Board reopens medical pot shops, but warns them to 'get in gear'

Beth LeBlanc
The Detroit News
Marijuana for sales inside a Detroit marijuana dispensary. (David Guralnick / The Detroit News)

Lansing — The Michigan Medical Marihuana Board voted unanimously Wednesday to allow temporarily operating facilities to reopen and licensed facilities to purchase marijuana from caregivers through March 31.

The resolution is expected to help satisfy a shortage in the burgeoning medical marijuana industry, but the fifth extension of the deadline for temporary facilities came with a warning.

By March 31, the state should have a “complete, licensed, regulated” medical marijuana industry, said board Chairman Rick Johnson.

“To all of you that are getting a new licensed or have gotten a new license, get in gear and get this stuff produced for the patients because we’re not gonna stand by and not allow them to be taken care of,” Johnson said.

Board member Donald Bailey voiced some concern about the extension since it allowed unlicensed facilities a share in the licensed market, creating a competitive disadvantage for the licensed facilities already engaged in business.

“...Commerce is what we’re talking about, and that’s the real issue at hand,” Bailey said. “It seems unfair to (licensed facilities) that we’re allowing (unlicensed facilities) to compete for market share, for unlicensed sales.”

Board member Vivian Pickard said the issue was about more than a commerce.

“This resolution really takes us back to the intent of the law and that is to get medicine into the hands of the people,” Pickard said.

The deadline extension was recommended by the state Bureau of Marijuana Regulation and supported by Democratic Gov. Gretchen Whitmer and Licensing and Regulatory Affairs Director Orlene Hawks.

The department’s resolution allows temporarily operating facilities — estimated to be about 70 businesses — to stay open through March 31 while seeking licenses without risking their state licensing status.
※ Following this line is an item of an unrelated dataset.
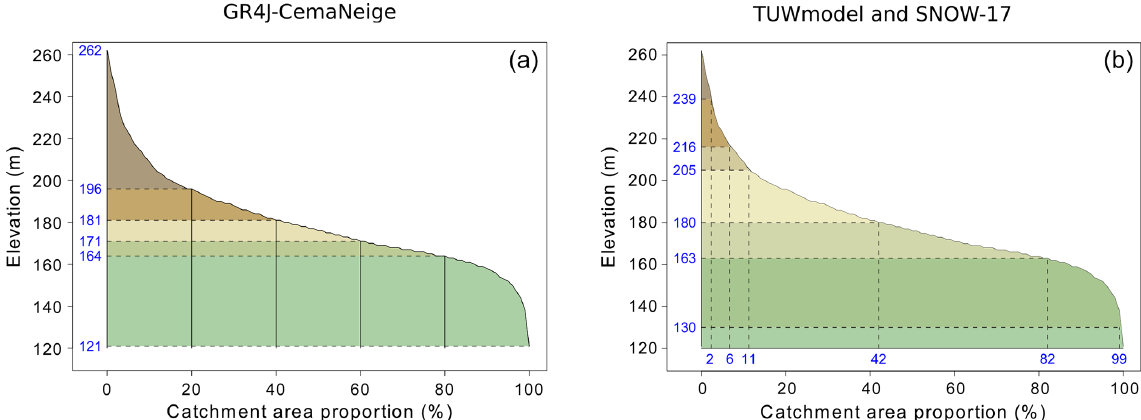
Figure 2. Example of GR4J-CemaNeige elevation zones (a) and TUWmodel/SNOW-17 elevation zones (b) , with both following the hypso-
The resolution also lets provisioning centers, growers and processors purchase marijuana from patient caregivers and temporarily operating facilities through the end of March.
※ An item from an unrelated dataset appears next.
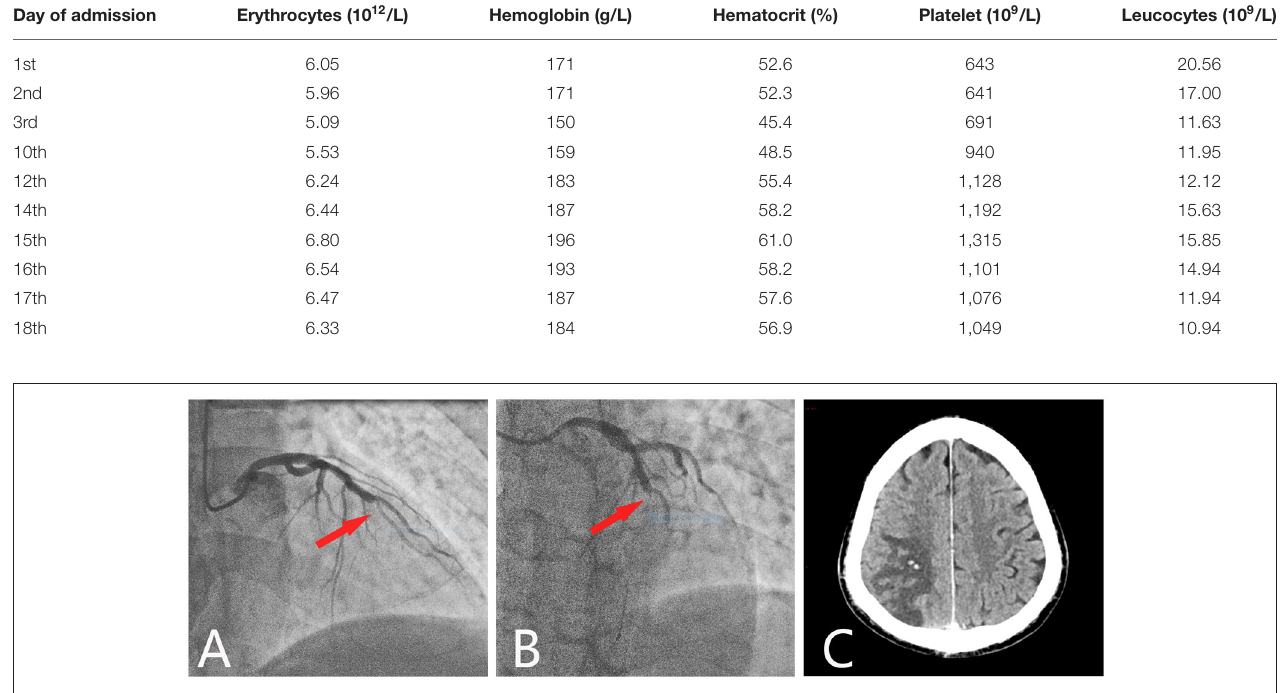
FIGURE 1 | Coronary angiography and cerebral CT. Coronary angiography showed a total occlusion at the mid-left anterior descending branch (red arrow). (A) Cranial view. (B) Left cranial view. (C) Axial cerebral CT showed hypodensity in the right parietooccipital lobe, with two spotted hyperdense areas.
Several conditions are placed on the allowances, including a caveat that requires written patient consent upon purchase of medical marijuana that didn’t originate with a licensed facility.

The extension came as concerns mounted statewide about shortages in the medical marijuana industry as growing, processing and testing facilities are brought into the market. The supply shortage closed all medical marijuana shops in Lansing and left sparse inventory at a longstanding Ann Arbor provisioning center.  

More than 200 medical marijuana shops applied by Feb. 15, 2018, to continue operating while seeking licenses and were given a deadline to obtain those licenses by June 15. But that deadline was later pushed to Sept. 15, then Dec. 15 by court order, then back to Oct. 31 by the department and then Jan. 1 through an agreement with the city of Lansing.